July 25, 2013, by Nicola Royan
Comparing technologies of publication
About five and a half centuries ago, printing with moveable type became possible, a result of Johannes Gutenberg’s inventiveness, but also because the necessary materials, including the right kinds of metal to make type, became available. Over the subsequent fifty years or so, this technology spread and became commercially viable: more printed books circulated, especially in such high use areas as grammar school rooms, churches and, certainly by the later sixteenth century, the street, in the form of pamphlets. We are at the moment enjoying a similar change in technology for reading, where digital publication, whether as e-books or PDFs or webpages, appears less expensive, and to have a much greater circulation than print, and where the demise of the codex, that workhorse form of the book with which we are all familiar, is routinely predicted.
I was pondering that earlier technological change at the Early Book Society conference in St Andrews earlier this month (http://www.nyu.edu/projects/EBS/). My current research is considering the reception of humanism (in short, the rediscovery of classical Latin and Greek texts as material to be replicated and re-presented, particularly in the forms of language) in early sixteenth century Scotland. My period of interest corresponds almost exactly to the first appearance of print in Scotland, for although the first Scottish printing press, run by Walter Chepman and Andro Myllar , (http://digital.nls.uk/firstscottishbooks/) was only in business for around ten years, many printed books were imported from the continent, especially but not exclusively from Paris, and quite a few Scottish books (always in Latin) were printed there too.

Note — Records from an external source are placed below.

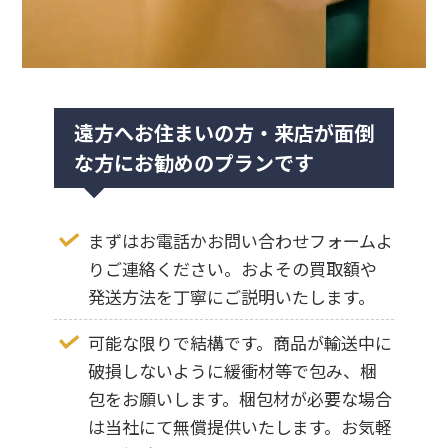
Sonetto III
Sonetto I G2 Sonetto II G2 Sonetto V G2
Sonetto VIII G2
遠方へお住まいの方・来店が面倒
Stradivari G2
な方にお勧めのプランです
Suprema
Venere S
まずはお電話かお問い合わせフォームよ
りご連絡ください。およその買取額や
発送方法を丁寧にご説明いたします。
可能な限りで結構です。商品が輸送中に
破損しないように緩衝材等で包み、梱
包をお願いします。梱包材が必要な場合
は当社にて無償提供いたします。お気軽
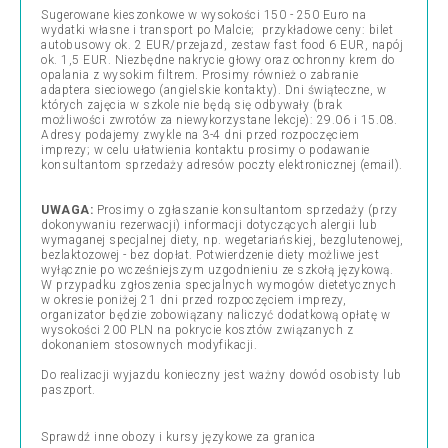
Sugerowane kieszonkowe w wysokości 150 - 250 Euro na
wydatki własne i transport po Malcie; przykładowe ceny: bilet
autobusowy ok. 2 EUR/przejazd, zestaw fast food 6 EUR, napój
ok. 1,5 EUR. Niezbędne nakrycie głowy oraz ochronny krem do
opalania z wysokim filtrem. Prosimy również o zabranie
adaptera sieciowego (angielskie kontakty).
Dni świąteczne, w
których zajęcia w szkole nie będą się odbywały (brak
możliwości zwrotów za niewykorzystane lekcje): 29.06 i 15.08.
Adresy podajemy zwykle na 3-4 dni przed rozpoczęciem
imprezy; w celu ułatwienia kontaktu prosimy o podawanie
konsultantom sprzedaży adresów poczty elektronicznej (email).
UWAGA:
Prosimy o zgłaszanie konsultantom sprzedaży (przy
dokonywaniu rezerwacji) informacji dotyczących alergii lub
wymaganej specjalnej diety, np. wegetariańskiej, bezglutenowej,
bezlaktozowej - bez dopłat. Potwierdzenie diety możliwe jest
wyłącznie po wcześniejszym uzgodnieniu ze szkołą językową.
W przypadku zgłoszenia specjalnych wymogów dietetycznych
w okresie poniżej 21 dni przed rozpoczęciem imprezy,
organizator będzie zobowiązany naliczyć dodatkową opłatę w
wysokości 200 PLN na pokrycie kosztów związanych z
dokonaniem stosownych modyfikacji.
Do realizacji wyjazdu konieczny jest ważny dowód osobisty lub
paszport.
Sprawdź inne obozy i k
ursy językowe za granica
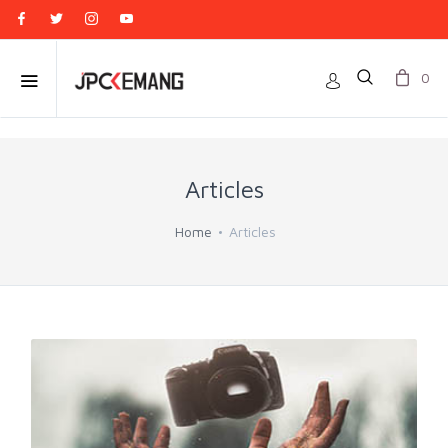
0
Articles
Home
Articles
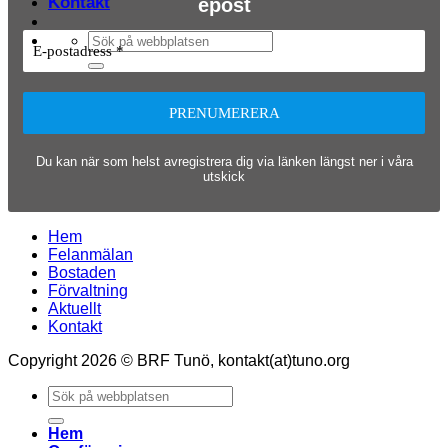
Kontakt
epost
Du kan när som helst avregistrera dig via länken längst ner i våra
utskick
Hem
Felanmälan
Bostaden
Förvaltning
Aktuellt
Kontakt
Copyright 2026 © BRF Tunö, kontakt(at)tuno.org
Hem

And yet despite the growth of print, it did not displace immediately displace manuscripts. Until very recently, of course, and the development of portable and quiet means of typing, note-taking was of course almost invariably handwritten; but in addition to this, manuscripts were produced both professionally to order and privately for personal or family interest throughout the sixteenth and seventeenth centuries. Some figures, like Sir Philip Sidney, considered print as rather vulgar, and circulated their own material in manuscript. Marie Maitland, in the 1570s, appears to have collected particular poems into a single manuscript as a tribute to her father, Sir Richard. More commonly, print versions seem to have had a particular attraction as reliable and easy-to-read exemplars, from which scribes could make their own copies: this is a practice we see in the Asloan Manuscript (c. 1513; Edinburgh, National Library of Scotland MS 16500), into which John Asloan looks to have copied texts from Chepman and Myllar prints. Asloan is certainly not unique in this use of print.
Reflecting on the slow and still incomplete substitution of print for manuscript made me reflect on the pace of our current technological change. In some ways, it seems extraordinarily fast: just thinking about the shrinking of mobile phone sizes over thirty years indicates that. On the other hand, print and indeed manuscript still have their place: a publisher observed to me that while a contemporary academic’s office may contain fewer books than it would have done fifty years ago, it has significantly more piles of A4 print-offs. This state of affairs is surely analogous to using print editions as exemplars for manuscripts: print, the hard copy, the codex and even handwritten notes are not dead yet!